W Proćwiniu koło Końskich postawiono chlebomat, a w samych Końskich kwiatomat. Automat do zakupu chleba i bułek znajduje się na trasie Końskie – Opoczno, tuż obok Zakładu Piekarniczo-Cukierniczego Stępień. W urządzeniu znajdują się 72 skrytki na różne rodzaje chleba i bułek, a choćby rogali.
Bułki mogą w chlebomacie znajdować się przez 24 godziny, jednak jak mówi jeden z właścicieli Grzegorz Stępień, jak dotąd, tak długo nie leżały na półkach maszyny.
– Chleby mają trzydniowy termin ważności, ale nic nie zostaje na drugi dzień, wszystko sprzedajemy na bieżąco. Korzystają z chlebomatu i mieszkańcy Proćwinia, Końskich, ale i kierowcy zatrzymują się na trasie.
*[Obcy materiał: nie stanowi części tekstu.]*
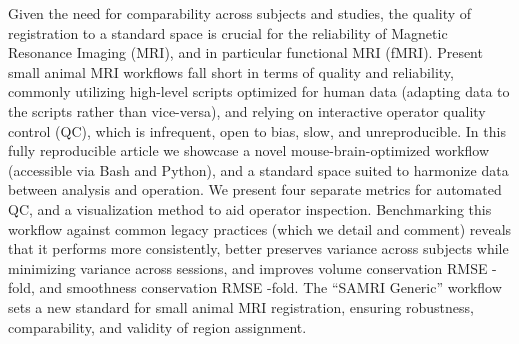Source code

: Given the need for comparability across subjects and studies, the quality of registration to a standard space is crucial for the reliability of Magnetic Resonance Imaging (MRI), and in particular functional MRI (fMRI).
Present small animal MRI workflows fall short in terms of quality and reliability, commonly utilizing high-level scripts optimized for human data (adapting data to the scripts rather than vice-versa), and relying on interactive operator quality control (QC), which is infrequent, open to bias, slow, and unreproducible.
In this fully reproducible article we showcase a novel mouse-brain-optimized workflow (accessible via Bash and Python), and a standard space suited to harmonize data between analysis and operation.
We present four separate metrics for automated QC, and a visualization method to aid operator inspection.
Benchmarking this workflow against common legacy practices (which we detail and comment) reveals that it performs more consistently, better preserves variance across subjects while minimizing variance across sessions, and improves volume conservation RMSE
-fold,
and smoothness conservation RMSE
-fold.
The “SAMRI Generic” workflow sets a new standard for small animal MRI registration, ensuring robustness, comparability, and validity of region assignment.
Największy ruch jest o godzinie 18, bo wtedy do maszyny trafia świeże pieczywo.
Chlebomat / Fot. Magdalena Galas-Klusek – Radio KielceWłaściciel dodaje, iż w chlebomacie zastosowana jest technologia DAS (Defence Air System) wykorzystywana w misjach kosmicznych NASA, która zapobiega powstawaniu grzybów, zachowaniu sterylności.
Zdaniem osób przychodzących po pieczywo to rozwiązanie umożliwia dostęp do świeżego chleba również po godzinach pracy piekarni, marketów.
-Jak komuś coś braknie w domu, to może podjechać o dowolnej porze, to fajne rozwiązanie. Przydałoby się to jeszcze nagłośnić, bo nie wszyscy wiedzą, iż tu stoi taki chlebomat. – mówi Pan Piotr.
Podobnie uważają ci, którzy korzystają z kwiatomatu. Urządzenie stanęło przy ulicy Partyzantów przy PSS Społem
– Sam nie korzystałem z kwiatomatu, ale wielokrotnie widziałem, iż ktoś kupuje bukiety. Głównie po 16 – dodaje Pan Jan.
– Myślę, iż to przydatne rozwiązanie, ja chętnie kupiłabym świeże warzywa od rolnika z takiej maszyny – dodaje Pani Jadwiga.
Kwiatomat / Fot. Magdalena Galas-Klusek – Radio KielcePomysłodawcą chlebomatu jest Przemysław Zagała z Fundacji Fitmentor, jak mówi urządzenie skraca łańcuch dostaw i ułatwia sprzedaż rzemieślnikom, producentom.
– Pewnego ranka wstałem i postanowiłem zrobić chlebomat, zadzwoniłem do jednego znajomego i wyśmiał ten pomysł. Na początku, przez pierwsze 2 lata piętrzyły się trudności, jednak kiedy zaufali mi pierwsi piekarze, postawiłem pierwszy „kogutomat”, czyli urządzenie na pieczywo w kształcie kogucików, to pomysł się przyjął – wspomina.
– Chlebomat ma pomagać polskim rzemieślnikom w konkurowaniu z dużymi sieciami, marketami. Ludzie wolą kupić chleb od lokalnego piekarza, zamiast głęboko mrożonego chleba z marketu, a my im to umożliwiamy – wyjaśnia.
Jak dodaje przedsiębiorca, oprócz chlebomatów powstały już jajomaty, wędlinomaty, seromaty, pierogomaty.